Levi’s Stadium Goes Mobile
In an attempt to entice football fans away from the comforts of their couches and plasma screen TVs, Levi’s Stadium, new home to the San Francisco 49ers, has launched the first mobile app designed to enhance the stadium experience. The app helps fans find parking spots, avoid the most crowded restrooms, watch instant replays and even order food and beverages from their seats. Over time, the app also aims to gain a better understanding of fans’ individual preferences and use that to deliver a more enjoyable and connected experience. For example, by tracking past behavior patterns, the app is able to strategically offer food and drinks at optimal times throughout the game. This can shorten lines and make going to the game almost as convenient as watching from home.
In addition to providing a better game-day experience for fans, the app is designed to increase revenue for the 49ers by eliminating ticket printing costs and boosting concession sales. The focus on user experience is a win-win for fans and stadium management. Companies would do well to consider how they can similarly leverage mobile to provide better experiences, particularly in situations where analytics haven’t been applied yet. It’s worth looking at how data gathered via apps can improve a variety of real-world experiences.
Restaurants Taking Mobile Steps Forward
Special promotions and coupons aren’t enough to guarantee customer loyalty anymore. The fast food and casual dining sectors have worked, in recent years, to build stronger relationships with customers through the development of apps. The wide variety of food service apps available today (as we’ve written about previously) allow restaurant patrons to make reservations, view menus, order, pay digitally and engage in “preferred customer” programs with ease. Customers benefit from an improved user experience, while restaurants are able to learn more about their customers and thus develop better targeted marketing campaigns.

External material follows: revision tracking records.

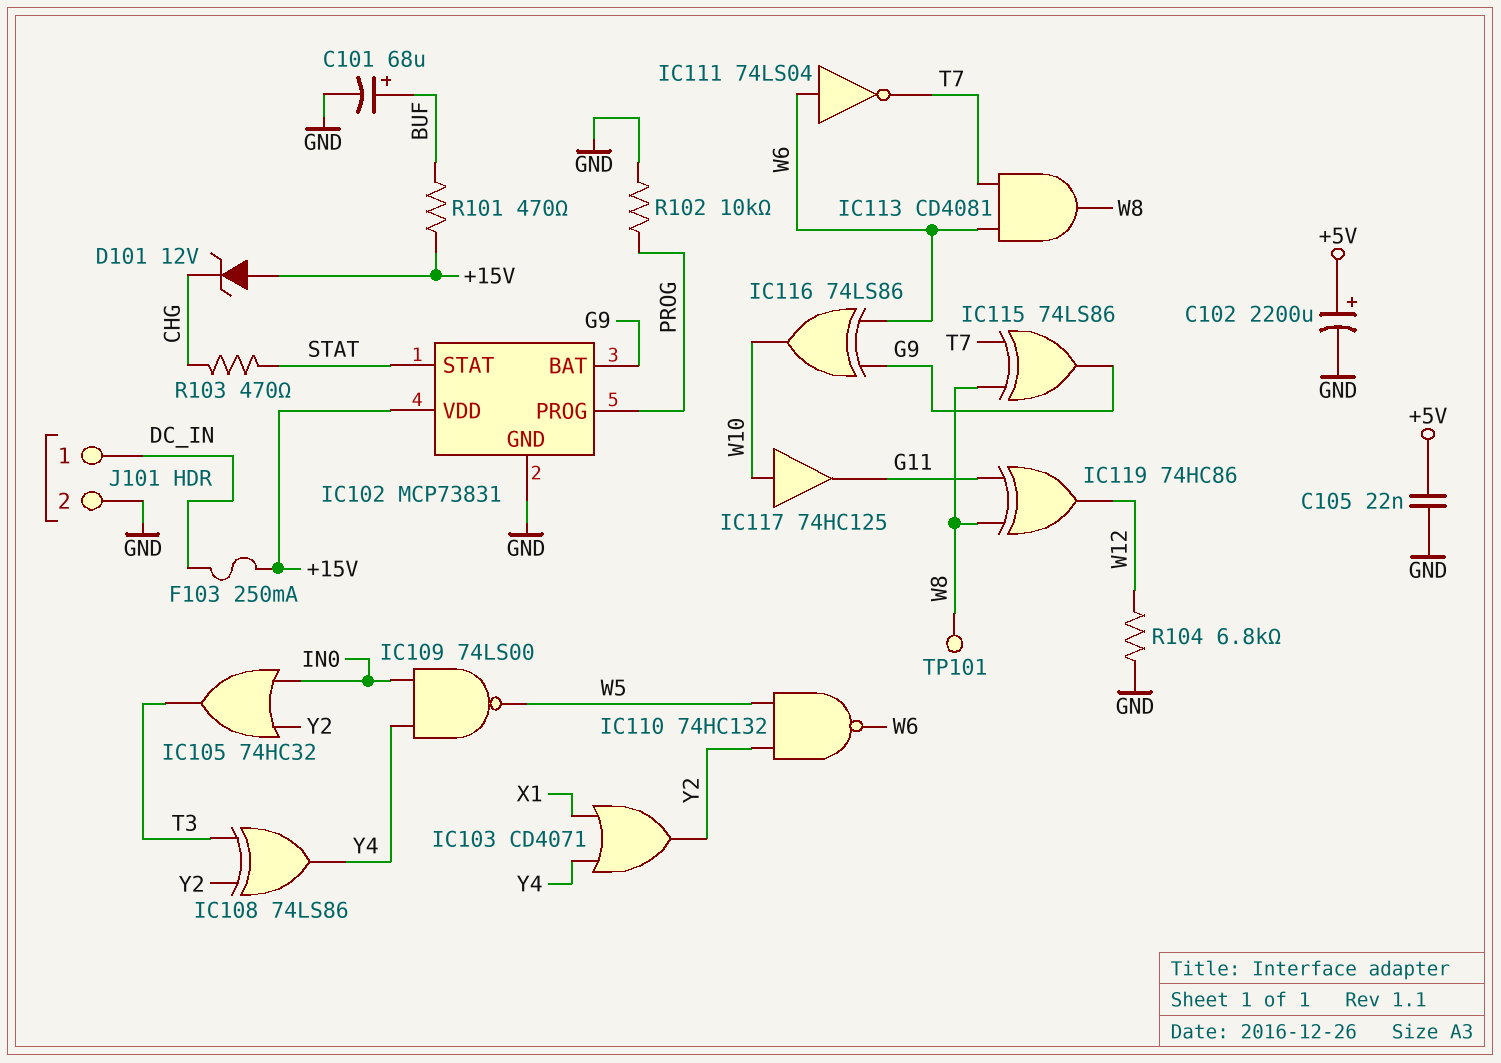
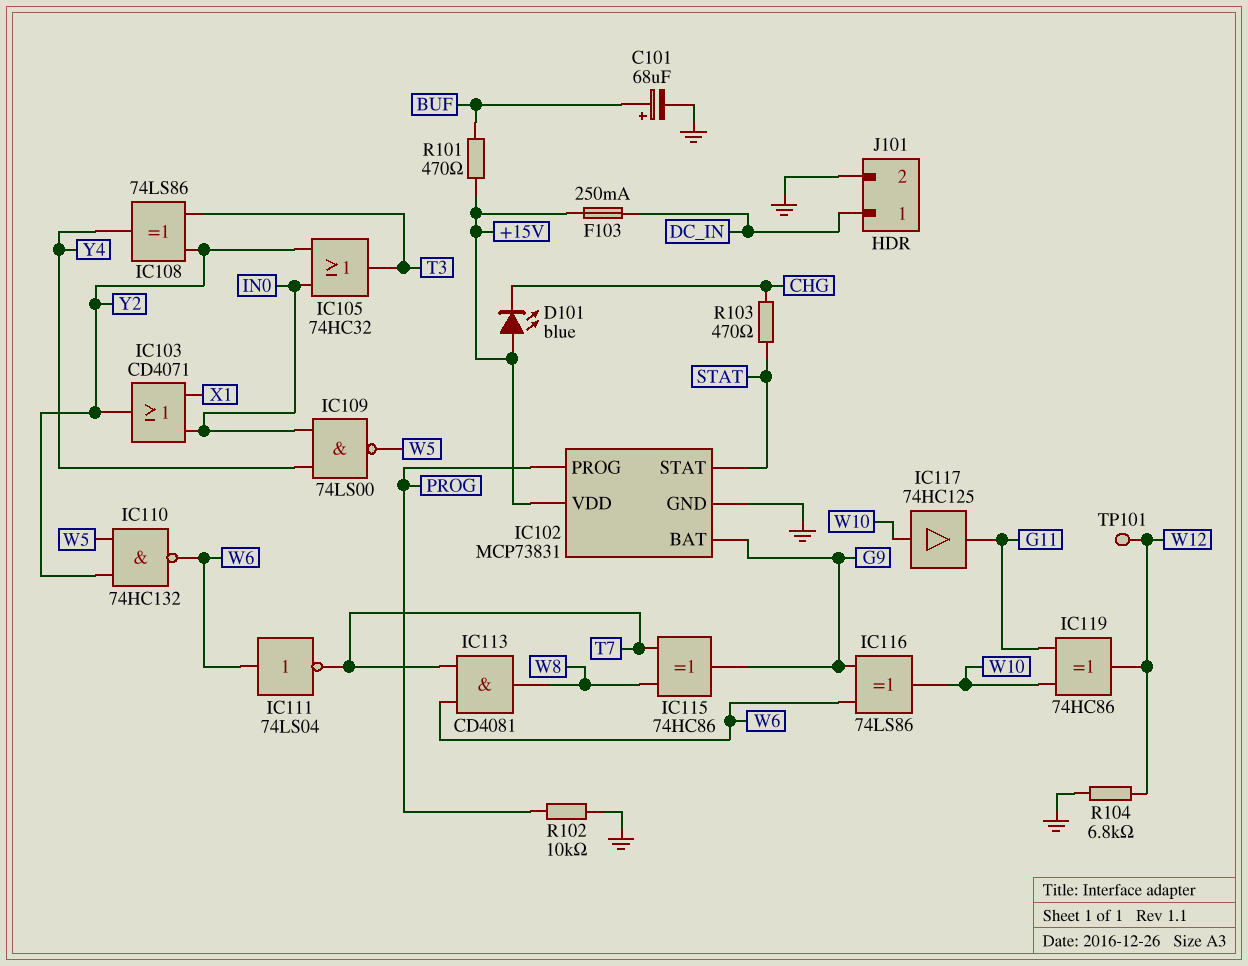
C102: 2200uF (plus +5V, minus GND) -> none
C105: 22nF (+5V, GND) -> none
D101: zener 12V (A +15V, K CHG) -> LED blue (A +15V, K CHG)
IC103: OR CD4071 (in X1, in Y4, out Y2) -> OR CD4071 (in IN0, in X1, out Y2)
IC115: XOR 74LS86 (in T7, in W8, out G9) -> XOR 74HC86 (in T7, in W8, out G9)
IC119: XOR 74HC86 (in G11, in W8, out W12) -> XOR 74HC86 (in G11, in W10, out W12)
TP101: test point (W8) -> test point (W12)

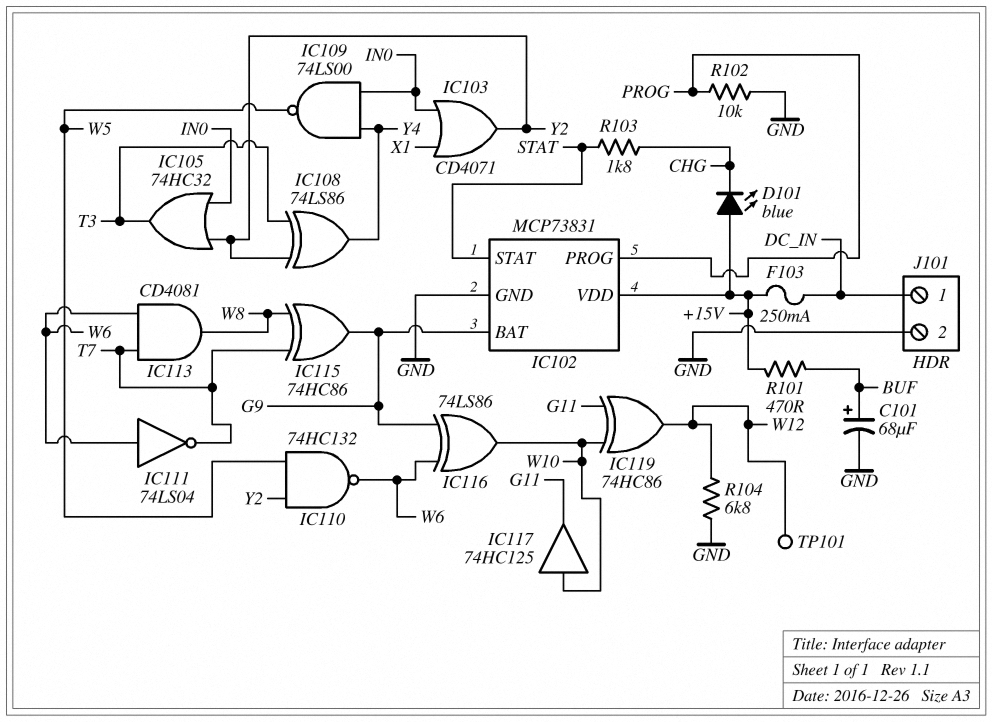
R103: 470 (CHG, STAT) -> 1.8k (CHG, STAT)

Continuing this trend, several restaurants, including Dunkin’ Donuts, Subway, Taco Bell and Applebee’s, are beginning to offer “click-and-collect” services to meet the needs of tech-savvy customers who are crunched for time. Mobile ordering technology will allow customers to order and pre-pay from their smart devices. Dunkin’ Donuts announced it will debut its new ordering technology early next year. “For our guests, there’s an opportunity to improve order accuracy and speed,” Justin Drake, the brand’s public relations manager said, “and our restaurants have an opportunity to improve throughout, which is something we’re excited about.” Developing mobile apps, analyzing their usage and iterating on their capabilities is a smart strategy for the foodservice industry (and beyond).
Google Now Crowned Most Accurate Virtual Assistant
Google Now was crowned most accurate virtual assistant platform in a study conducted by Stone Temple Consulting last week. The study compared Google Now, Apple’s Siri and Microsoft’s Cortana, tracking mistakes in the “knowledge” returned by each app. Google Now produced correct answers 88% of the time, while Siri was correct only 53% of the time and Cortana was correct only 40% of the time. Google Now can send users smart alerts on everything from weather and traffic to flight information and package tracking. It does this by pulling information from users’ email accounts, combined with their current locations, search histories and more.
Last week Forbes dove into what Google Now could mean for mobile search, but what does the app (and others like it) mean for developers and the future of mobile? As mobile device capabilities evolve, people expect the apps they use to not only respond to their direct inputs but to predict their wants and needs in real time. This trends means APIs are more important than ever. That’s because apps need to be able to access a wide variety of data streams quickly and efficiently in order to perform at the level users will come to expect. When mobile apps and mobile data work together, the result is a better, more contextual user experience. For mobile experiences to continue to evolve, we don’t just want to see more apps — we want to see better ones.